In 2024, Agriland and the Irish Independent reported that Judge David Kennedy had directed an individual, who had admitted to offences under the Animal Health and Welfare Act 2013 (AHWA), and was subsequently sentenced to three months in jail, to provide €6,441.15 towards expenses accrued by the Irish Horse Welfare Trust for the care of the animals concerned.

== Controversies ==
In 2016 the IHWT, was criticised in the national media for allegedly spending too much of its funds on administration, and "not enough on training and rehoming horses." However, the board of the IHWT publicly defended its CEO, Sharon Power, on the management of the organisation.

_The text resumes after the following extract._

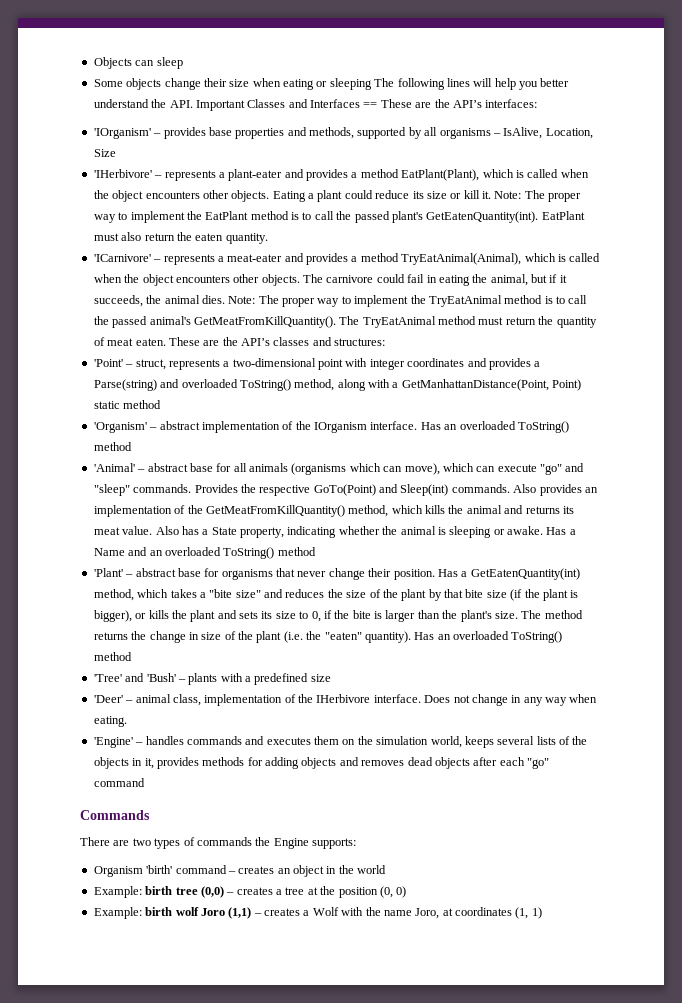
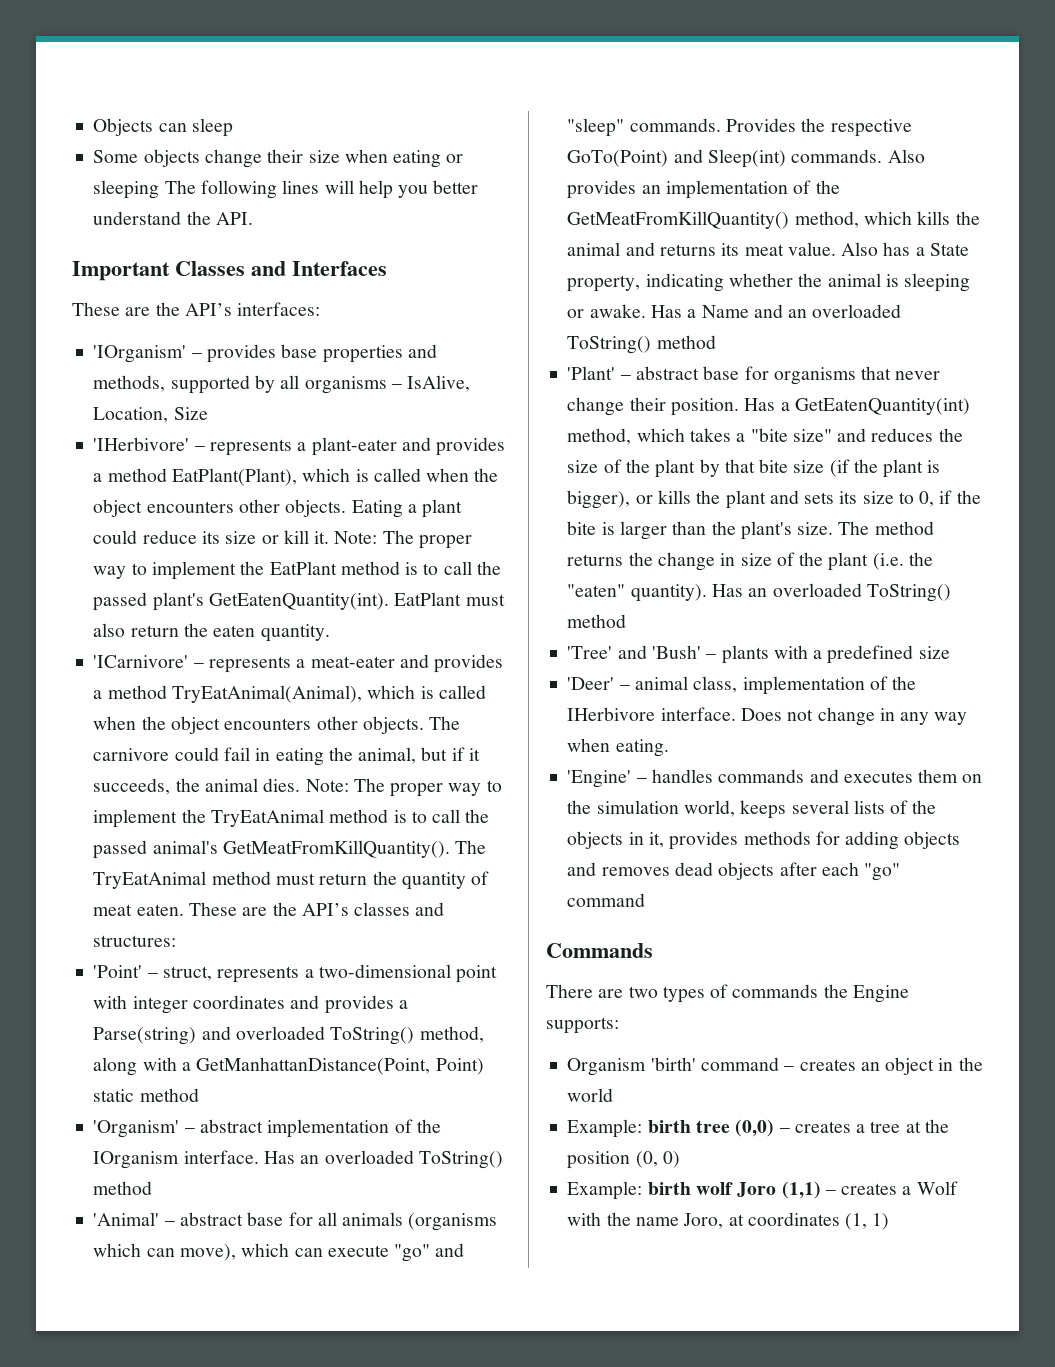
(193, 104) none -> (253, 218) //
[363,102,378,108] == -> (387, 268) //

In 2018, the implementation of a strategy to rename the charitable organisation with a sole emphasis on thoroughbred horses resulted in significant internal conflict. The Irish Times had obtained communications from September 2018, which allegedly revealed that Jane Myerscough, the former chair of the charity's board, suggested a complete redesign that focused the foundation's emphasis solely on thoroughbred horses. The charity was to be rebranded as the Irish Racehorse Trust, with a specific emphasis on the reconditioning of former racehorses. The proposal was devised in collaboration with Vulcan Consulting, an enterprise founded by former TD, Lucinda Creighton (the cost of which was mostly borne by Horse Racing Ireland). The planned rebranding of IHWT did not occur, and in February 2019, all five members of the board left due to differences regarding the charity's strategy. The majority of these board members reportedly had strong affiliations with the racing sector.

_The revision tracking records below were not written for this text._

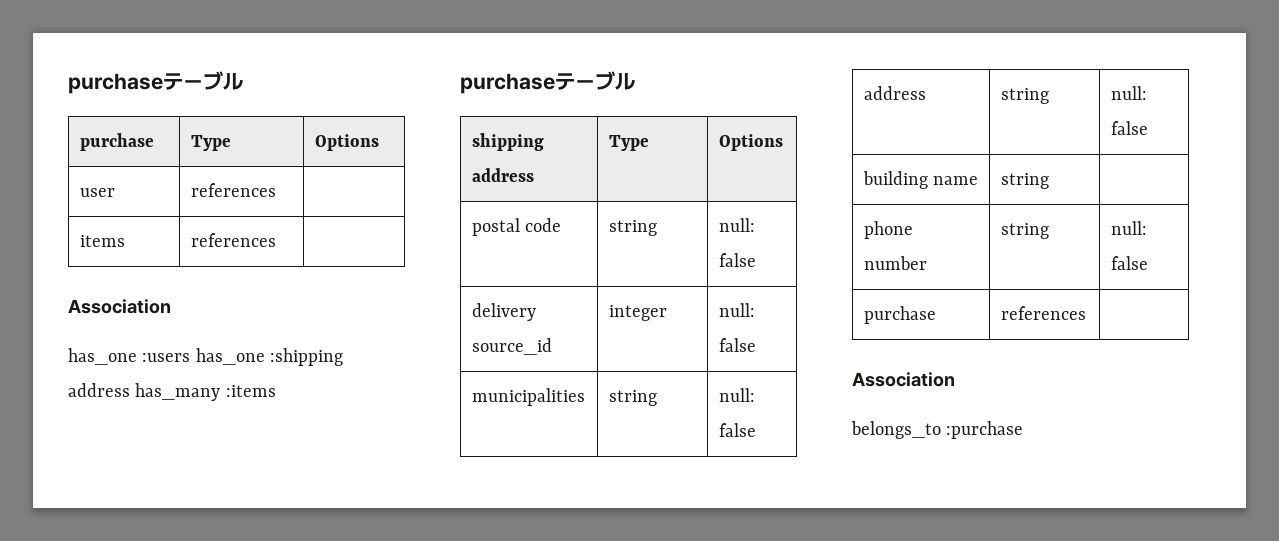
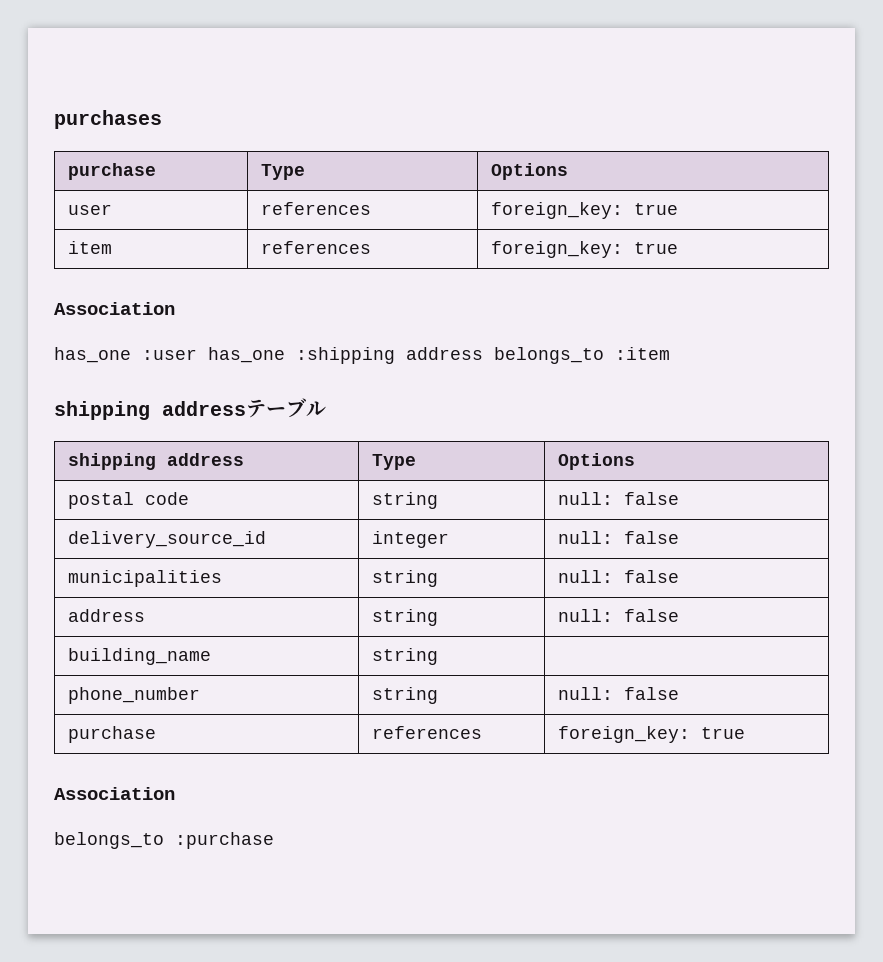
[68,71,243,94] purchaseテーブル -> [54,110,162,129] purchases
[79,235,125,247] [190,233,276,247] // items | references | -> [490,202,678,219] [67,241,112,254] [260,241,371,254] [490,241,678,258] foreign_key: true // item | references | foreign_key: true
[142,353,191,362] :users -> [142,349,197,360] :user
[135,383,276,401] [460,73,555,94] has_many :items // purchase -> [494,347,670,364] [54,401,246,420] belongs_to :item // shipping address
[471,303,536,321] [471,338,552,355] delivery source_id -> [67,531,266,548] delivery_source_id
[862,171,979,189] building name -> [67,648,211,665] building_name
[863,221,913,239] [863,256,927,270] phone number -> [67,687,200,704] phone_number
(1086, 313) none -> [557,726,745,743] foreign_key: true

It was reported in December 2022 that 25 horses given to the Irish Horse Welfare Trust were taken into guardianship in Ballygarrett, Co. Wexford, in June 2019. Catherine O'Brien, a native of Buttevant, was found guilty of violating animal care laws regarding the horses in June 2021, in her absence. She had not yet received a sentence for her actions. According to Section 12(1) of the 2013 Animal Health and Welfare Act, she was found liable.  The statute provides for fines of up to €250,000 and/or up to five years in jail. A hearing for Ms. O'Brien's request sought a judicial review of her conviction, which was scheduled for July 2023. Referencing the case in the Seanad, Senator Lynn Boylan said: “Following the drafting of the legislation, a number of organisations have indicated they have the same problem with equines. In fact, one animal rescue has spent €250,000 caring for 25 horses seized under the Animal Health and Welfare Act, and the owner of those horses is now seeking a judicial review to further delay the transferral of those animals to loving homes.” An investigative article published by the Sunday World revealed that the Irish Horse Welfare Trust was tasked with a cost of €350,000 to care for the horses left by O'Brien.

== Media Attention ==
In 2021, the IHWT was the subject of a feature special on RTÉ's Nationwide programme. In 2023, it was the subject of a documentary by the Fédération Équestre Internationale (FEI) / International Federation for Equestrian Sports.